• [Action item] Check each line of the records below for the string "उदयप", then state how many lines contain it, with no other output.

BEGIN Extracted data

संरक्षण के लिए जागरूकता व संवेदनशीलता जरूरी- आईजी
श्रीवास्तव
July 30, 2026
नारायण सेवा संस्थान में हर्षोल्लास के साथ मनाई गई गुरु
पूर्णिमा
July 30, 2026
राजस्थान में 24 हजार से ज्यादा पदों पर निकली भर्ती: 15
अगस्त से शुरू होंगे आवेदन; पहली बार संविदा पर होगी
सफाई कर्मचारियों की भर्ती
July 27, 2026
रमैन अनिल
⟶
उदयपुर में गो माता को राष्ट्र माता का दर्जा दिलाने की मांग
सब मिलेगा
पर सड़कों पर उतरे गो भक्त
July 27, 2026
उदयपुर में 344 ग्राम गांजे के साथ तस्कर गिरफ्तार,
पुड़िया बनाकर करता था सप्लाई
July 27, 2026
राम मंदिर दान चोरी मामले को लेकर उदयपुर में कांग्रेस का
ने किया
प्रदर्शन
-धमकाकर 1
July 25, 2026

END Extracted data

• [Answer] 3